The first course arrived, carried by waitstaff who avoided meeting my eyes, just like everyone else who cycled through Harrow. I’d stopped trying to learn their names or faces—none of them lasted long anyway. Forks and knives clinked as we dug in.

“Not exactly an easy chair,” I said, wiggling to try to find a position that didn’t leave a hard ridge of wood biting into some piece of my anatomy.

“It is a piece of family history,” Eli admonished me. “Nicholas Vaughan had that chair built to his specifications.”

“He seems like maybe he had some control issues,” I said, stabbing at a piece of chicken that seemed determined to scoot across my plate, dragging a slimy trail of béchamel sauce.

“He had vision,” Eli said, sounding perturbed.

“What was it Dad called it?” Caleb asked, with a spark of mischief in his eye.

“Leopold had his opinions,” Eli allowed.

“ ‘A device as torturous in its aesthetics as its ergonomics,’ ” Mom said, quoting, and Eli sighed.

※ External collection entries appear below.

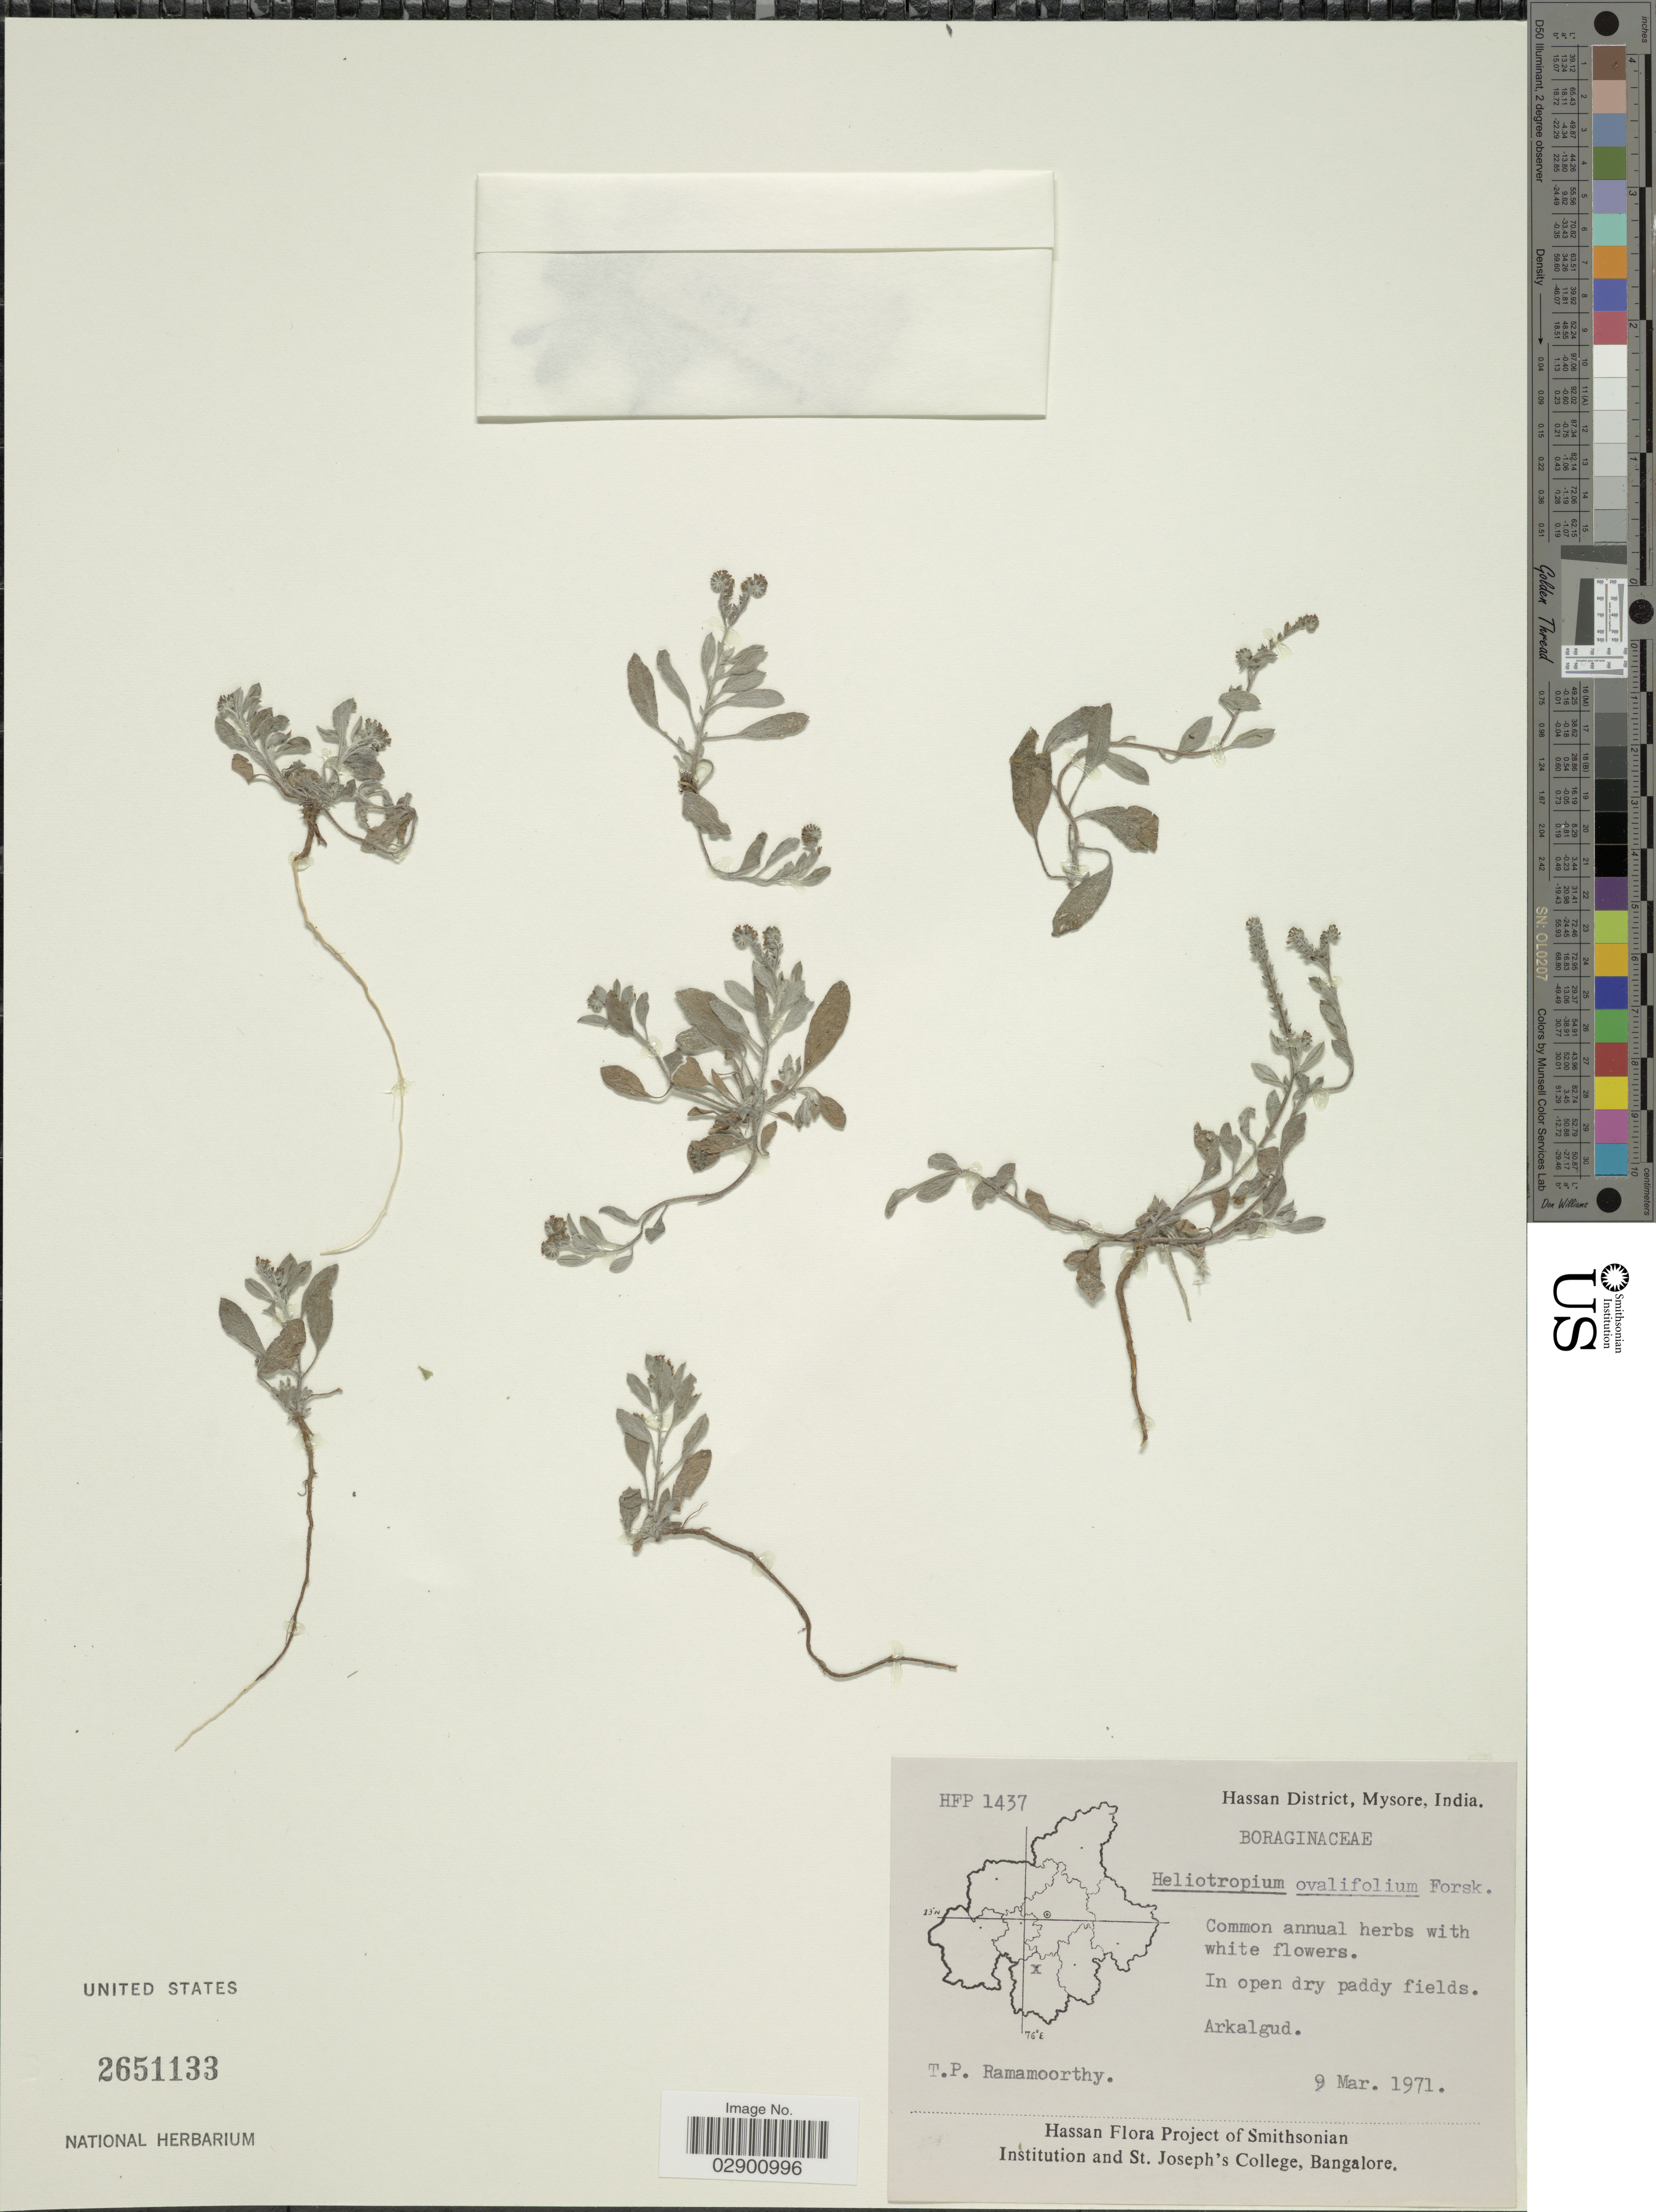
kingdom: Plantae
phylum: Tracheophyta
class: Magnoliopsida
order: Boraginales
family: Heliotropiaceae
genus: Heliotropium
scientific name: Heliotropium ovalifolium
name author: Forssk.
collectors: T. P. Ramamoorthy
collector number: HFP 1437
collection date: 1971-03-09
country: India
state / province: Karnataka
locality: Hassan District, Mysore. In open dry paddy fields. Arkalgud.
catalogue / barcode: US 2651133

“You forgot ‘a crime visited upon this family for generations,’ ” Victoria added.

“ ‘Proof that Nicholas Vaughan had the mind of a mad genius and the taste of merely a madman,’ ” Caleb finished. The three of them laughed, and in their smiles, I could suddenly see how much they looked alike. “We only bring it out for formal occasions,” Caleb confessed.

“Your grandfather sat in that chair every day of his tenure,” Iris said. “It’s tradition for the Master of Harrow to use it.”

“Not every tradition needs to be preserved,” Caleb pointed out.

“Maybe if there was more respect for tradition around here, we wouldn’t be in this mess,” Roman muttered.

“What mess?” Sandra asked, gesturing a bit too freely with her wine. “You’re just pissed you didn’t manage to kiss Leopold’s ass enough to get to sit in the ugly chair yourself.”

A muscle in Caleb’s neck twitched. Victoria sighed. “Come on, Sandra. The shtick is wearing thin,” she said. Celia stiffened, staring down at her plate. Desmond touched her wrist under the table.

“Which shtick is that? The one where I smile vacantly and pretend to be an empty-headed housewife without a negative thought in my head? The one where I forget I was partner in a prestigious firm until I quit because my husband’s fragile ego couldn’t handle it? Oh, wait. That’s you,” Sandra said brightly. The silence that followed was complete. Celia looked like she wanted to sink through the floor or throw herself out the nearest window. Desmond’s jaw flared. Simon and I cast each other half-panicked looks.